**AUFGABE A**: Unter wessen Herrschaft ist Věra Jourová laut dem vorliegenden Text aufgewachsen?

**VORLIEGENDER TEXT**:
* * * *

"Kein Freifahrtschein für Spionage gegen Journalisten"

Věra Jourová, European Commissioner

Von

Harald Schumann
Harald Schumann
Sigrid Melchior
Sigrid Melchior
7. September 2023
Věra Jourová ist entschlossen, die Unabhängigkeit der Medien zu verteidigen. Die EU-Kommissarin, verantwortlich für den Schutz des Rechtsstaates, ist noch unter Herrschaft der Kommunisten aufgewachsen und weiß aus erster Hand, wie das Leben ohne eine freie Presse ist. Investigate Europe sprach mit der tschechischen Politikerin über ihre Pläne für das umstrittene EU-Gesetz zur Medienfreiheit und die wachsende Bedrohung für Journalisten in Europa.
Frau Jourová, bisher waren die meisten EU-Experten der Meinung, dass die Regulierung der Medien nicht in die Zuständigkeit der EU, sondern ausschließlich in die der Mitgliedstaaten fällt. Was hat Sie dazu bewogen, trotzdem ein EU-Gesetz zum Schutz der Medienfreiheit vorzuschlagen?

Wir befanden uns in einer verzweifelten Situation. Ich hatte keine Antwort für jene, die mich fragten, wie wir mit den Medien in Ungarn umgehen sollen. Wie werden Sie Klub Radio dort schützen? Wie wollen Sie TVN 24 in Polen schützen? Was werden Sie mit der slowenischen Nachrichtengentur tun, die gezwungen war, Crowdfunding zu organisieren, nachdem die Regierung aus politischen Gründen die Zahlungen für sie eingestellt hat? Und nach all meinen diplomatischen Antworten, warum ich nichts tun kann, wurde ich wütend. Und mir wurde klar, dass wir in der Demokratie viel von den Medien erwarten. Aber wir schützen sie nicht besser als jeden Schuhmacher. Also habe ich im Parlament gesagt, wir werden ein Gesetz vorlegen, um das zu ändern.

Sie haben also eine Art rechtlichen Coup gestartet?

Nein, nur eine notwendige Gesetzesinitiative. Sehen Sie sich die sichtbaren autokratischen Tendenzen an. Ich habe im Kommunismus gelebt, das war unkontrollierte Macht, unangefochtene Macht, und allmählich unanfechtbare Macht. Das darf in keinem Mitgliedsland der EU passieren. Und hier ist die Rolle der Medien klar, denn sie sind diejenigen, die die Politiker unter Kontrolle halten. Und ich höre immer häufiger, dass sich der Selbstzensur unterwerfen, dass sie von Politikern beschimpft und angegriffen werden. Wenn wir wollen, dass die Medien ihre wichtige Rolle in der Demokratie spielen können, müssen wir eine Art europäisches Sicherheitsnetz einführen.

Aber es gibt eigentlich keine Rechtsgrundlage dafür. Sie haben dann behauptet, dies sei eine als eine Frage des funktionierenden Binnenmarktes zu behandeln. Kritiker nennen das einen juristischen Trick, mit dem sich die EU-Kommission neue Kompetenzen aneignet. Haben sie nicht Recht?

* * * *

**BEREITGESTELLTE DATEN**:
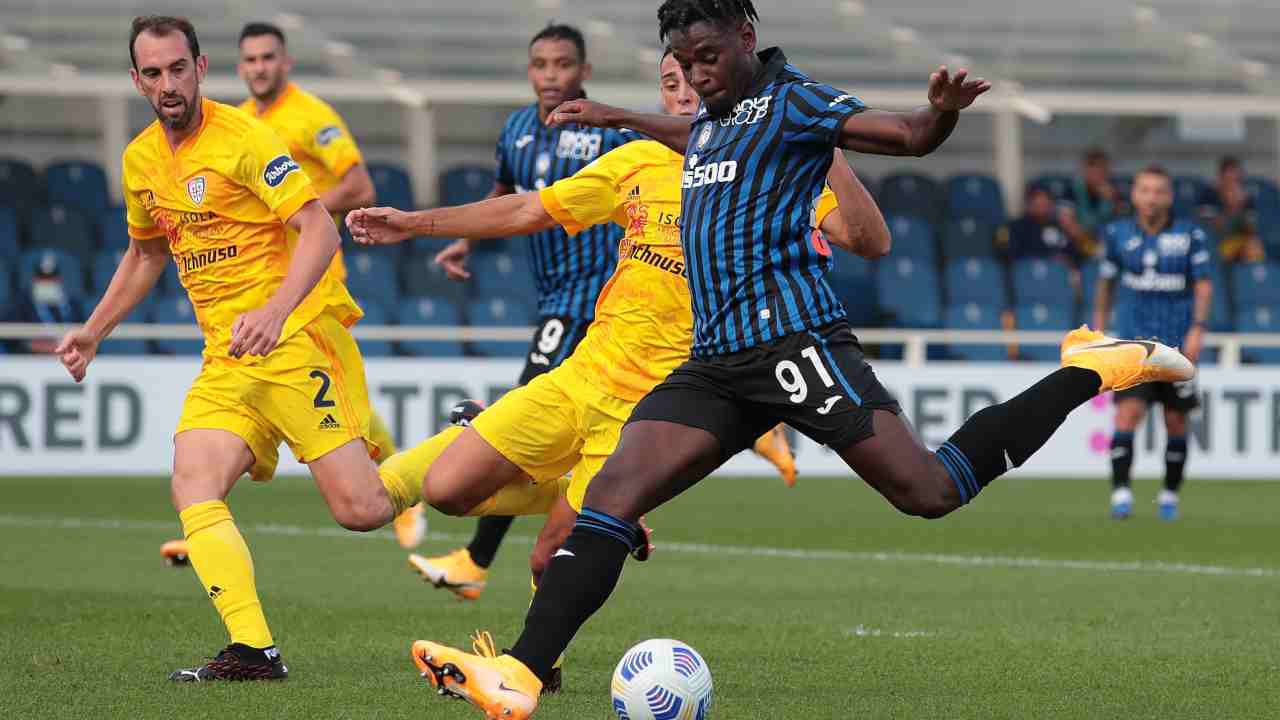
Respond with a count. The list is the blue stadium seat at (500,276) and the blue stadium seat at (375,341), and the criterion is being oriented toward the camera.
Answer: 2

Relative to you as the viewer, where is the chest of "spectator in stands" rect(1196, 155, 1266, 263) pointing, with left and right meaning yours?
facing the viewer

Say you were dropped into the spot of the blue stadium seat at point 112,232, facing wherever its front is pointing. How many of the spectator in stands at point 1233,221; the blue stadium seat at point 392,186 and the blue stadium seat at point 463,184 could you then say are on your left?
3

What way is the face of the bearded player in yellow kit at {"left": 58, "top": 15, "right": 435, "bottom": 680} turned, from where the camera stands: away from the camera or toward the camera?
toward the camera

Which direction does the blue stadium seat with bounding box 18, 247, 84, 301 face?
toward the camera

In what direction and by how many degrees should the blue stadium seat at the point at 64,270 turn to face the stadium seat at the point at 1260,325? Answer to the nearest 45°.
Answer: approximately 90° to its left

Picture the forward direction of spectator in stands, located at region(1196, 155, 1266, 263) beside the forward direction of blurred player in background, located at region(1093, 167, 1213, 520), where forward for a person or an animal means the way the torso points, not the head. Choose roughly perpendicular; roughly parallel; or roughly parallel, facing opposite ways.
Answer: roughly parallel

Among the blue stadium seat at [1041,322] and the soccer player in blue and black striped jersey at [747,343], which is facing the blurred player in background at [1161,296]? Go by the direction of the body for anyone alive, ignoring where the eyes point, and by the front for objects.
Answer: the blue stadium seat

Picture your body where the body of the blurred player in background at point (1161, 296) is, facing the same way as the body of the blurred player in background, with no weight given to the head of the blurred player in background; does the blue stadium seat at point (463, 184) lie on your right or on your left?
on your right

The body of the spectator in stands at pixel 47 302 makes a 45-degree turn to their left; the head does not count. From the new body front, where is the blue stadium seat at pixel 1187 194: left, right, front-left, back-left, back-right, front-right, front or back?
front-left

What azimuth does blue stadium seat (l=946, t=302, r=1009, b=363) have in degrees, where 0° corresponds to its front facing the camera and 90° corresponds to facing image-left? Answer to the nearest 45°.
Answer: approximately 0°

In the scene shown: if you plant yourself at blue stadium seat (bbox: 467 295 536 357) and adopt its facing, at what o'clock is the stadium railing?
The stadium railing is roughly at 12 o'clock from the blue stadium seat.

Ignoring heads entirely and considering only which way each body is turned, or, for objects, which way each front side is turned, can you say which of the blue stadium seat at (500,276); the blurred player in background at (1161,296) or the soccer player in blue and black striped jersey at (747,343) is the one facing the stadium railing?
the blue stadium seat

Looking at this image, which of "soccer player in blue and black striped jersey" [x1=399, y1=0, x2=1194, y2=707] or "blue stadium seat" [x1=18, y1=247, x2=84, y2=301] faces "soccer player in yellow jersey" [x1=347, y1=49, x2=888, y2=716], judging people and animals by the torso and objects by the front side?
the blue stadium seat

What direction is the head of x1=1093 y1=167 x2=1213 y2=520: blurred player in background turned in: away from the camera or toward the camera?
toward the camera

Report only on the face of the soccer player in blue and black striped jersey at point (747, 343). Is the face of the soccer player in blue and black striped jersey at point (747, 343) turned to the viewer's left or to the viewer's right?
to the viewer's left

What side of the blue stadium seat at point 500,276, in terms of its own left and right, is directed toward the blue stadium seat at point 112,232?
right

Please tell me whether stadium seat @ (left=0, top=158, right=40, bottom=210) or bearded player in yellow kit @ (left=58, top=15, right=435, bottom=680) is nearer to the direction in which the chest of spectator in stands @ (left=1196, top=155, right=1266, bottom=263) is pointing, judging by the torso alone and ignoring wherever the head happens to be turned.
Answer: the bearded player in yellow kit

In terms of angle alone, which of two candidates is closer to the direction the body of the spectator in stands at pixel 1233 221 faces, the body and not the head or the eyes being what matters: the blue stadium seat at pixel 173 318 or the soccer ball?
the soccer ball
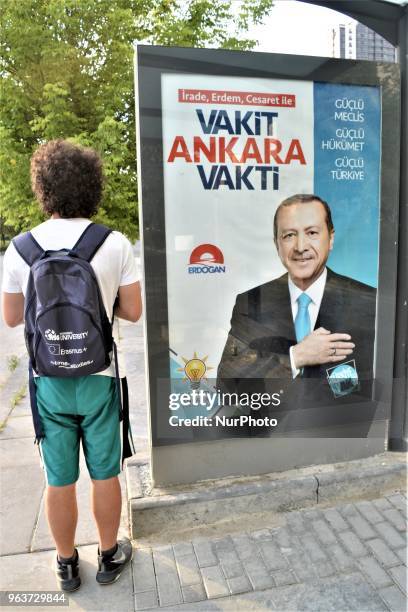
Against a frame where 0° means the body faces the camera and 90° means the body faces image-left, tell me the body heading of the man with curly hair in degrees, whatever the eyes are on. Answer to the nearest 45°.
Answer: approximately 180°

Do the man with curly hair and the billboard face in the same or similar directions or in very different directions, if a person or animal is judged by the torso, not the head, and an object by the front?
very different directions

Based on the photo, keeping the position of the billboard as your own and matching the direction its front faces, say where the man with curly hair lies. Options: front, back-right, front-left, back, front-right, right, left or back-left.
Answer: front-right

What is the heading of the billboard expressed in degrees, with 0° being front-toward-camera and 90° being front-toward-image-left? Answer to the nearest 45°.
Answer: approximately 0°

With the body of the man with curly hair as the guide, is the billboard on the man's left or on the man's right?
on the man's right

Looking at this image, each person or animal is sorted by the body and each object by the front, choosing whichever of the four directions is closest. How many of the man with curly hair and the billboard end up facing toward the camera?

* * * *

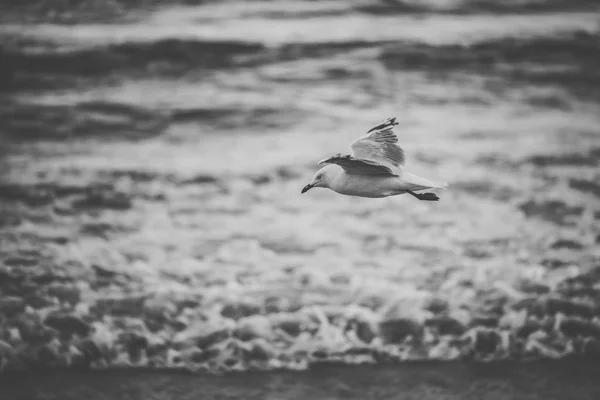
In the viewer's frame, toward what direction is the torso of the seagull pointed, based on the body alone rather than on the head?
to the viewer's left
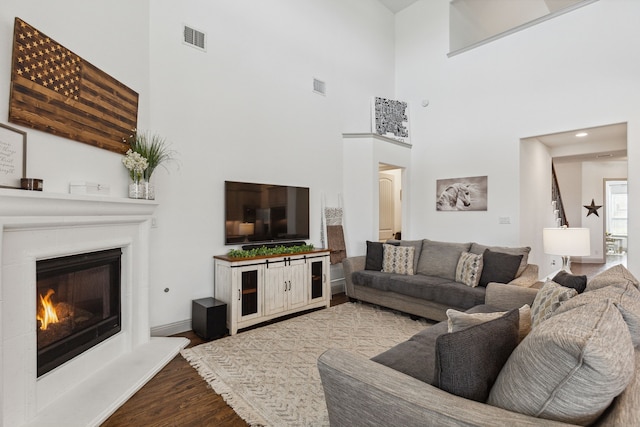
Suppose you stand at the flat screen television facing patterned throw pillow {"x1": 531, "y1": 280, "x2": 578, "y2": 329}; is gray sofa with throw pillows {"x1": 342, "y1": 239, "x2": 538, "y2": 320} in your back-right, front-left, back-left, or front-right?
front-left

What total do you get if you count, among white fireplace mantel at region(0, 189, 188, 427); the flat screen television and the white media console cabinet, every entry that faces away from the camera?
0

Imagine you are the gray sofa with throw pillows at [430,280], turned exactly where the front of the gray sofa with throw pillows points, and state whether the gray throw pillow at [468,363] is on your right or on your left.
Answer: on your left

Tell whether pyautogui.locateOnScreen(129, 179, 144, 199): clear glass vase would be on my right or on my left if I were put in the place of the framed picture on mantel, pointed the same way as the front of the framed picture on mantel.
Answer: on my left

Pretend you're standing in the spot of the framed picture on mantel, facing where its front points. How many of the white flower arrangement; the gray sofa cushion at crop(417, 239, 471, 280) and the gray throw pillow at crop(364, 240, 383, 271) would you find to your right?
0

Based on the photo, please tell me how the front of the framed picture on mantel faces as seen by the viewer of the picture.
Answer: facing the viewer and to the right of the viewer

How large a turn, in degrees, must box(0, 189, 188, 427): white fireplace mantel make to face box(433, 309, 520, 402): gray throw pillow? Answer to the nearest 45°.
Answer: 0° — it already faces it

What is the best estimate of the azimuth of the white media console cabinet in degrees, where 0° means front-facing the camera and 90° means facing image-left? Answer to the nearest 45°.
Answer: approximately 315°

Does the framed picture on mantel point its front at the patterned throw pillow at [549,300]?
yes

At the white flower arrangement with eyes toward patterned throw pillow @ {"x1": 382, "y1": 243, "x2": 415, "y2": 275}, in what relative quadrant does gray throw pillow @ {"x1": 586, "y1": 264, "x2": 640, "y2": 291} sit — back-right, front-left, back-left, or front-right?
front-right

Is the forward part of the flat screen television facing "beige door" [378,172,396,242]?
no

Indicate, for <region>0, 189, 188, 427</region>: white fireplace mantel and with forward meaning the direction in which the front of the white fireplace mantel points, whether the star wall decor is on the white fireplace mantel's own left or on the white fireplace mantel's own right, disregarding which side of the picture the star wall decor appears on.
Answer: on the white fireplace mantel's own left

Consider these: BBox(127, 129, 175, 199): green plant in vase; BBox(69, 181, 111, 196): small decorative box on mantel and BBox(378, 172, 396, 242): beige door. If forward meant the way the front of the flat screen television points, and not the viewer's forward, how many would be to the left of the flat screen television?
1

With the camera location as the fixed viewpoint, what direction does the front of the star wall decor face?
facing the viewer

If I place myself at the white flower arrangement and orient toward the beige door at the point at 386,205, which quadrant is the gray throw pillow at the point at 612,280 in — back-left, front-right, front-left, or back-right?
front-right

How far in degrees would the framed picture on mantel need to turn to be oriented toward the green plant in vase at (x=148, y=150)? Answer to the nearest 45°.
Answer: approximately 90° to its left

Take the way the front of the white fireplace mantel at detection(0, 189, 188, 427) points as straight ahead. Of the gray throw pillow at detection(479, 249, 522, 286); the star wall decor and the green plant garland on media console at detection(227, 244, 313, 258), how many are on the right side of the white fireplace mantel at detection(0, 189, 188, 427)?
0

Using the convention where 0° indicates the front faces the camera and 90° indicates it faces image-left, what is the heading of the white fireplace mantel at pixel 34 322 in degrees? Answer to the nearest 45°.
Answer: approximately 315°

* * * *

**AUFGABE B**: Zählen Sie die Zeilen der Einträge, in denen die Zeichenfolge „ball“ vorkommt, und nennen Sie nur die Anzahl. Groß- und Kleinschreibung ist dabei zu beachten.

**MUSTERLÖSUNG A**: Unter der Herrschaft der Kommunisten.

**MUSTERLÖSUNG B**: 2